- Opening Delimiter -

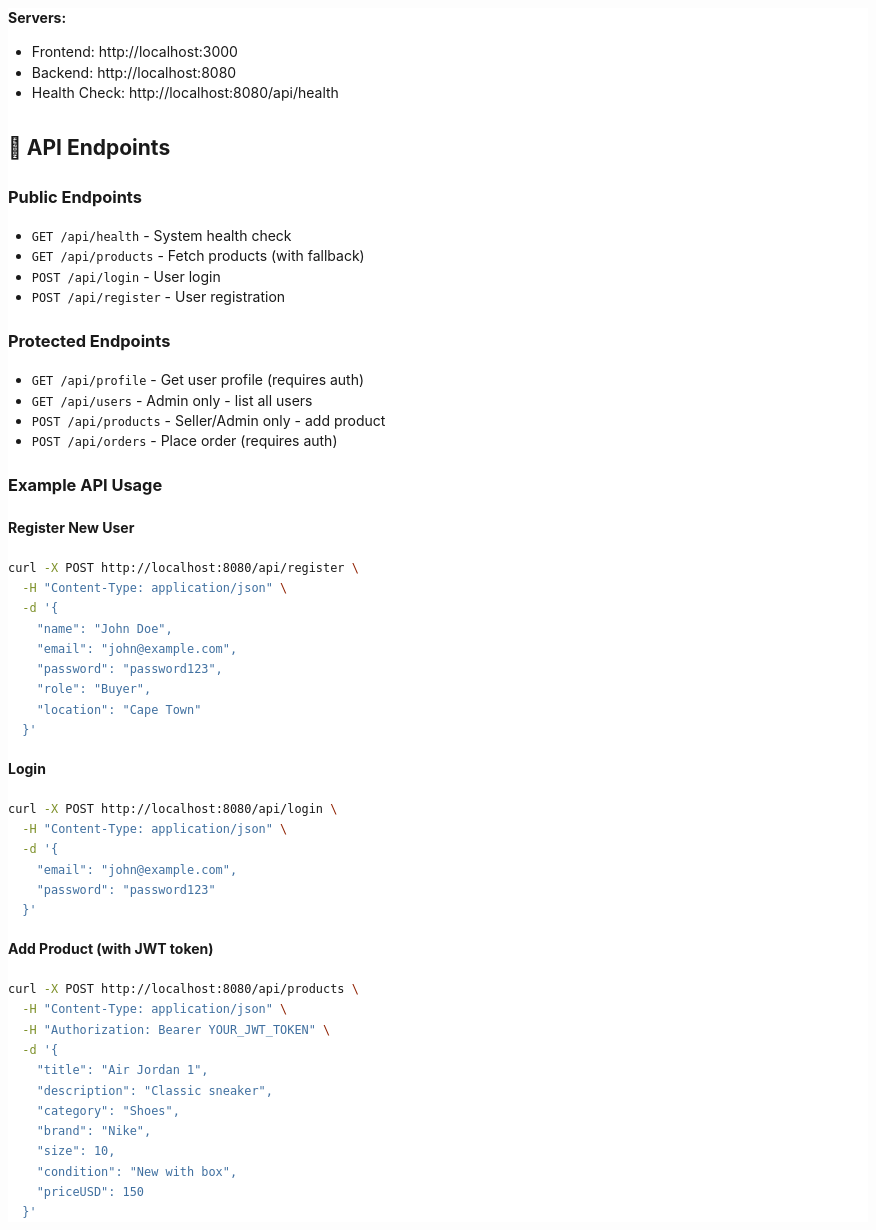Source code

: **Servers:**
- Frontend: http://localhost:3000
- Backend: http://localhost:8080
- Health Check: http://localhost:8080/api/health

## 📡 API Endpoints

### Public Endpoints
- `GET /api/health` - System health check
- `GET /api/products` - Fetch products (with fallback)
- `POST /api/login` - User login
- `POST /api/register` - User registration

### Protected Endpoints
- `GET /api/profile` - Get user profile (requires auth)
- `GET /api/users` - Admin only - list all users
- `POST /api/products` - Seller/Admin only - add product
- `POST /api/orders` - Place order (requires auth)

### Example API Usage

#### Register New User
```bash
curl -X POST http://localhost:8080/api/register \
  -H "Content-Type: application/json" \
  -d '{
    "name": "John Doe",
    "email": "john@example.com",
    "password": "password123",
    "role": "Buyer",
    "location": "Cape Town"
  }'
```

#### Login
```bash
curl -X POST http://localhost:8080/api/login \
  -H "Content-Type: application/json" \
  -d '{
    "email": "john@example.com",
    "password": "password123"
  }'
```

#### Add Product (with JWT token)
```bash
curl -X POST http://localhost:8080/api/products \
  -H "Content-Type: application/json" \
  -H "Authorization: Bearer YOUR_JWT_TOKEN" \
  -d '{
    "title": "Air Jordan 1",
    "description": "Classic sneaker",
    "category": "Shoes",
    "brand": "Nike",
    "size": 10,
    "condition": "New with box",
    "priceUSD": 150
  }'
```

- Closing Delimiter -

● **Exercise details**:
Review the material and copy each line in which the word "health" appears.

● **Answer to this problem**:
- Health Check: http://localhost:8080/api/health
- `GET /api/health` - System health check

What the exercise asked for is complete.